## What needs to be done
Scanning the entries below, copy every line that contains the word "events".

## Source data
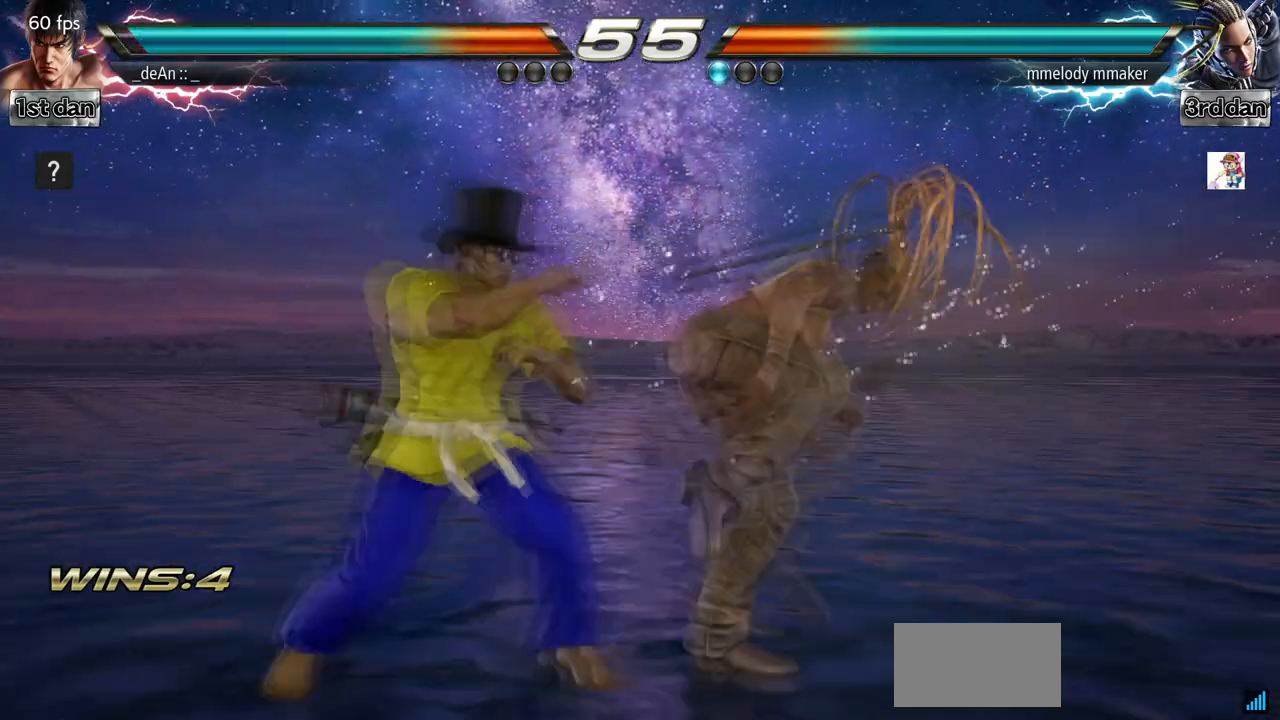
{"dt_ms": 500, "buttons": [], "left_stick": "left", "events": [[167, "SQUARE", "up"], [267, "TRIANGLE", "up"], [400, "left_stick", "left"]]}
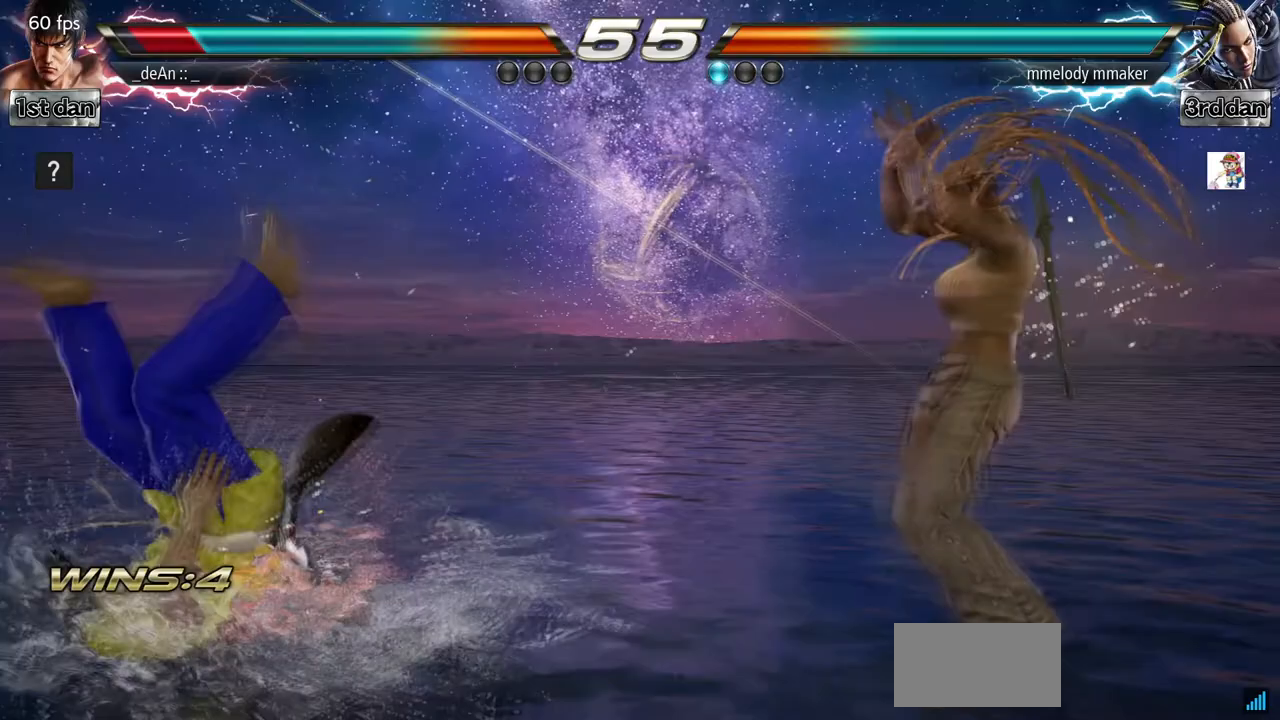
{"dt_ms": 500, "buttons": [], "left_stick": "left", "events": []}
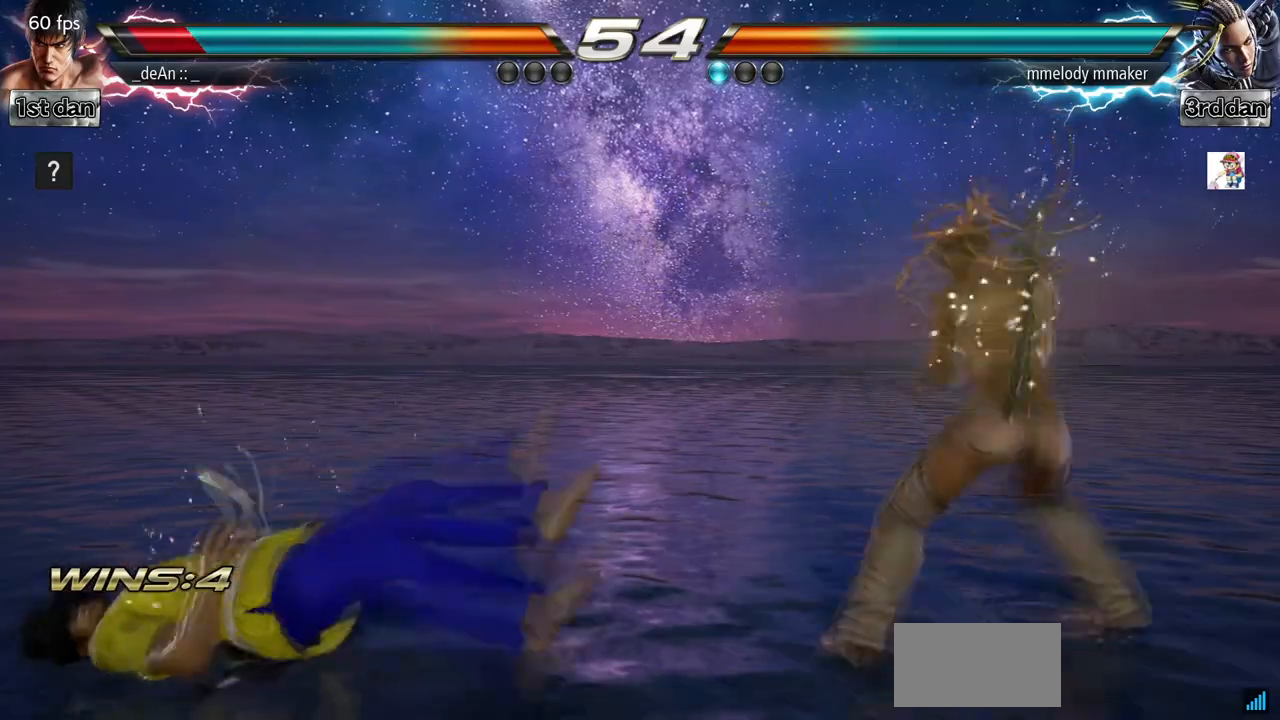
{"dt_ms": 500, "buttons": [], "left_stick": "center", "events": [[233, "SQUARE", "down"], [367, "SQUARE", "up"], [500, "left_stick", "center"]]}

---

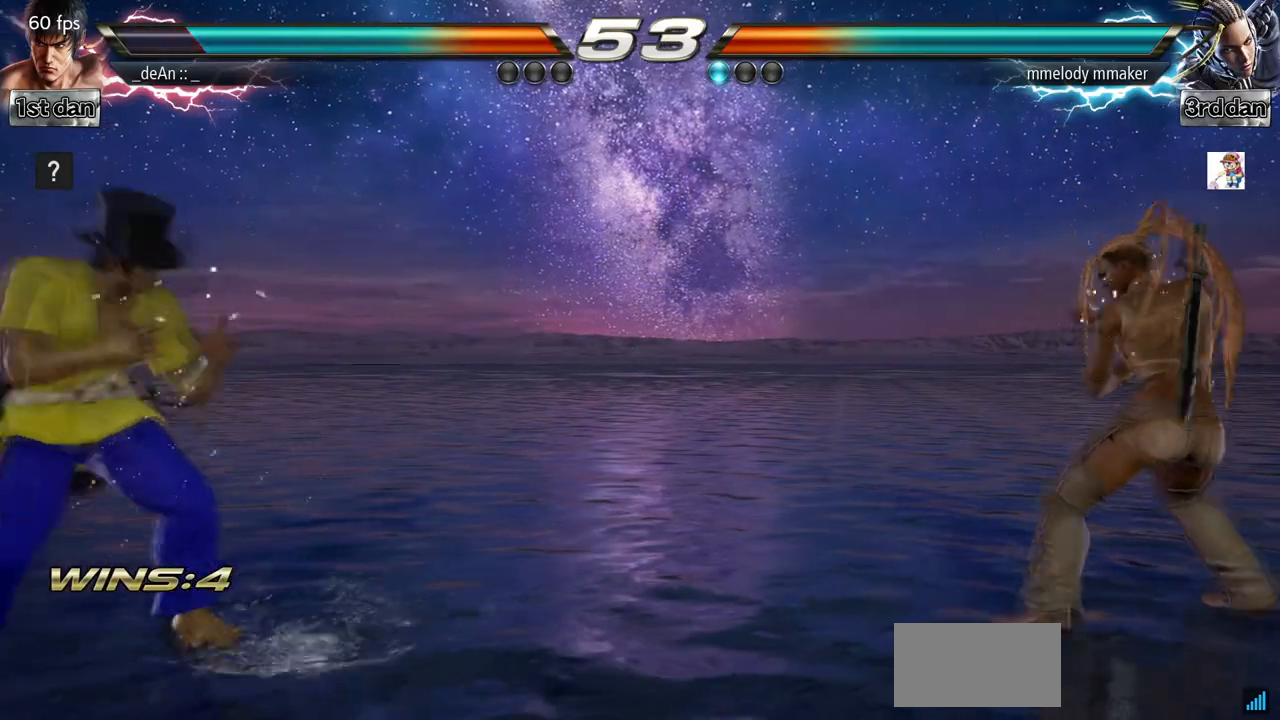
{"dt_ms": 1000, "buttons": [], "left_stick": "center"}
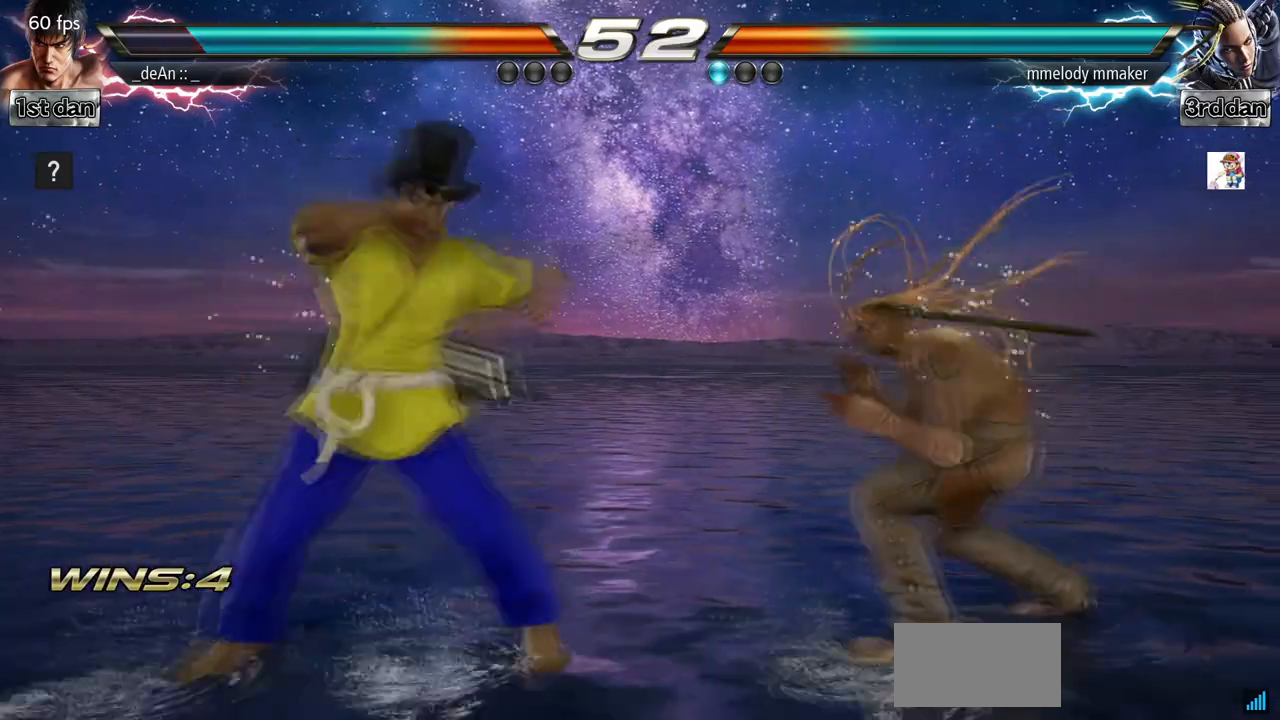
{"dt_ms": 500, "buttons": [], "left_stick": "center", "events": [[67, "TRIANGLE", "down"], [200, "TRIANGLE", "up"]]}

## Answer to this task
{"dt_ms": 500, "buttons": [], "left_stick": "left", "events": [[167, "SQUARE", "up"], [267, "TRIANGLE", "up"], [400, "left_stick", "left"]]}
{"dt_ms": 500, "buttons": [], "left_stick": "left", "events": []}
{"dt_ms": 500, "buttons": [], "left_stick": "center", "events": [[233, "SQUARE", "down"], [367, "SQUARE", "up"], [500, "left_stick", "center"]]}
{"dt_ms": 500, "buttons": [], "left_stick": "center", "events": [[67, "TRIANGLE", "down"], [200, "TRIANGLE", "up"]]}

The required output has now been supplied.